9. Pharmacist Provision of Medication Abortion: A Pilot Study
Restrictions on abortion access throughout the US since the Dobbs decision have highlighted the need for expanding abortion provision beyond only physician providers. In this pilot study, the authors adapted a toolkit for no-touch medication abortion to be provided by pharmacists, including both online and in-person training sessions, patient education materials, and checklists to guide care. Two pharmacists underwent this training and assessment before providing no-touch medication abortion with mifepristone and misoprostol to a total of 10 patients, with follow-up via phone call at one week and urine pregnancy test at home in four to five weeks. Nine out of 10 patients had successful medication abortions, with one requiring in-office aspiration of an ongoing pregnancy, with no serious adverse events noted.

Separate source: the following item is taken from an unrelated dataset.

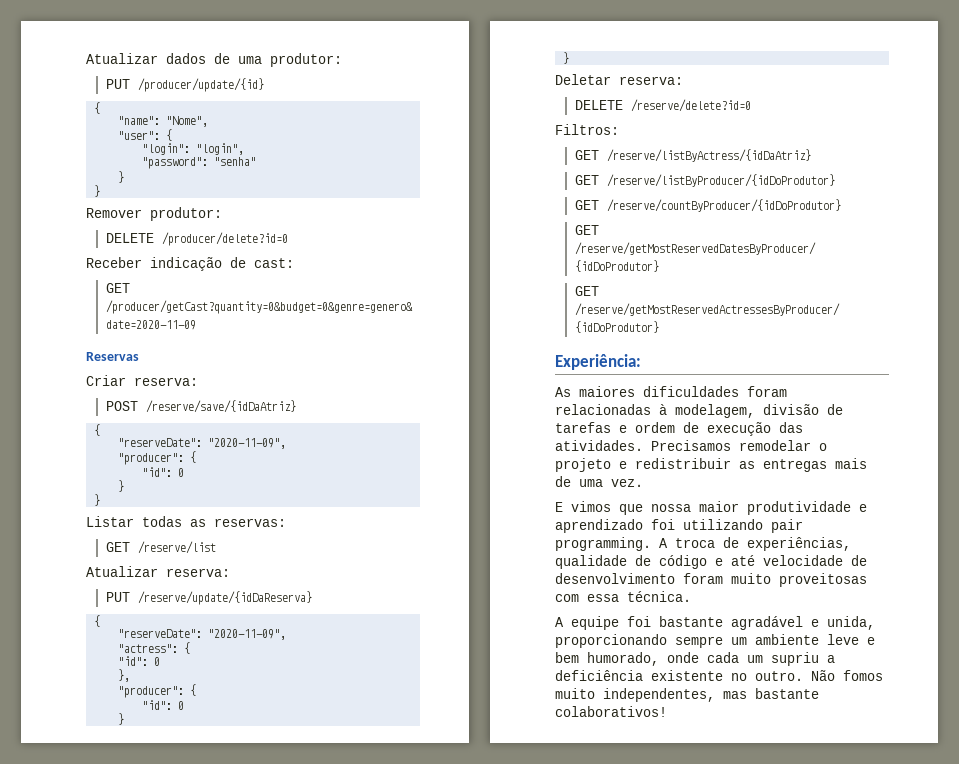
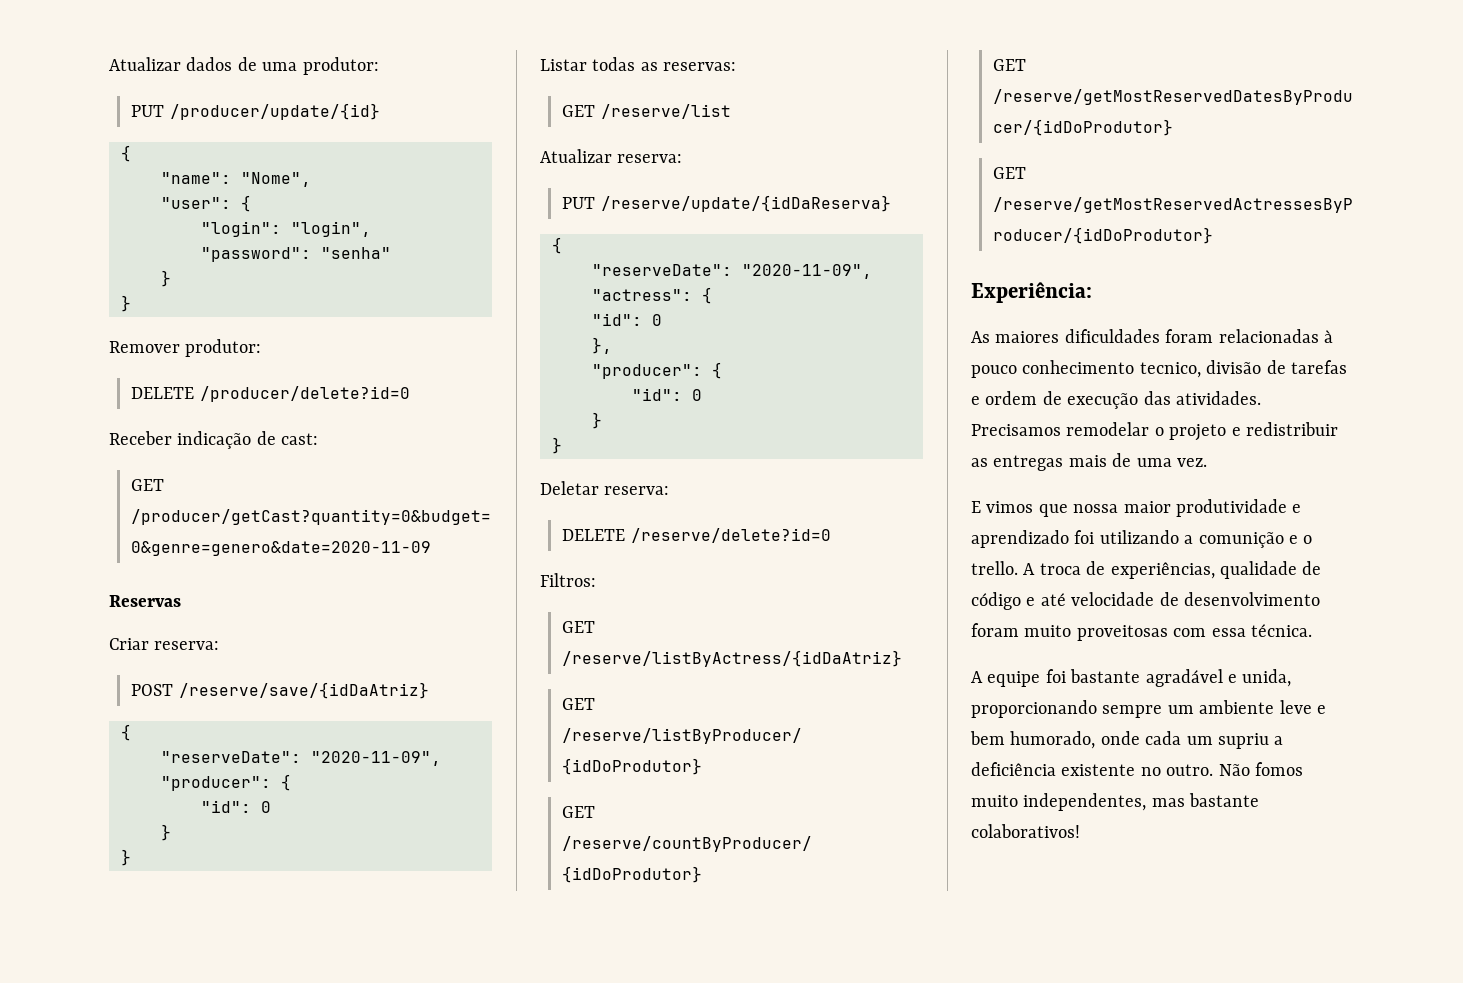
[675,404,755,418] modelagem, -> [971,360,1201,378] pouco conhecimento tecnico,
[771,519,803,533] [555,537,651,551] pair programming. -> [1184,532,1313,548] [971,561,1018,575] a comunição e o trello.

The authors conclude that this proof-of-concept study demonstrates a workflow by which pharmacists can safely and effectively provide medication abortion. LINK NEEDED
10. What attributes of abortion care affect people's decision-making? Results from a discrete choice experiment
Many variables may affect patients’ decisions about first-trimester abortion care, including the method of abortion (medication versus procedural) but also logistical considerations. In this online survey study of nearly 900 US residents between the ages of 18-55 who were assigned female at birth, the researchers queried participants’ preferences about abortion provision using discrete choice scenarios. These scenarios varied abortion method, but also cost, wait time, delivery model (in-person versus telehealth), and distance traveled. In their analysis, the authors concluded that while more patients (59%) had a slight or strong preference for medication abortion overall, wait time and cost had a greater impact than either the abortion method or delivery model. While the authors note that these preferences were in hypothetical situations, they note the overall preference among potential patients for medication abortion and highlight the importance of national efforts to expand this care model. However, they also note that patient preferences are not uniform, with some patients expressing a strong preference for procedural management and/or in-person evaluation and discuss that no single model of abortion care will meet all patient preferences.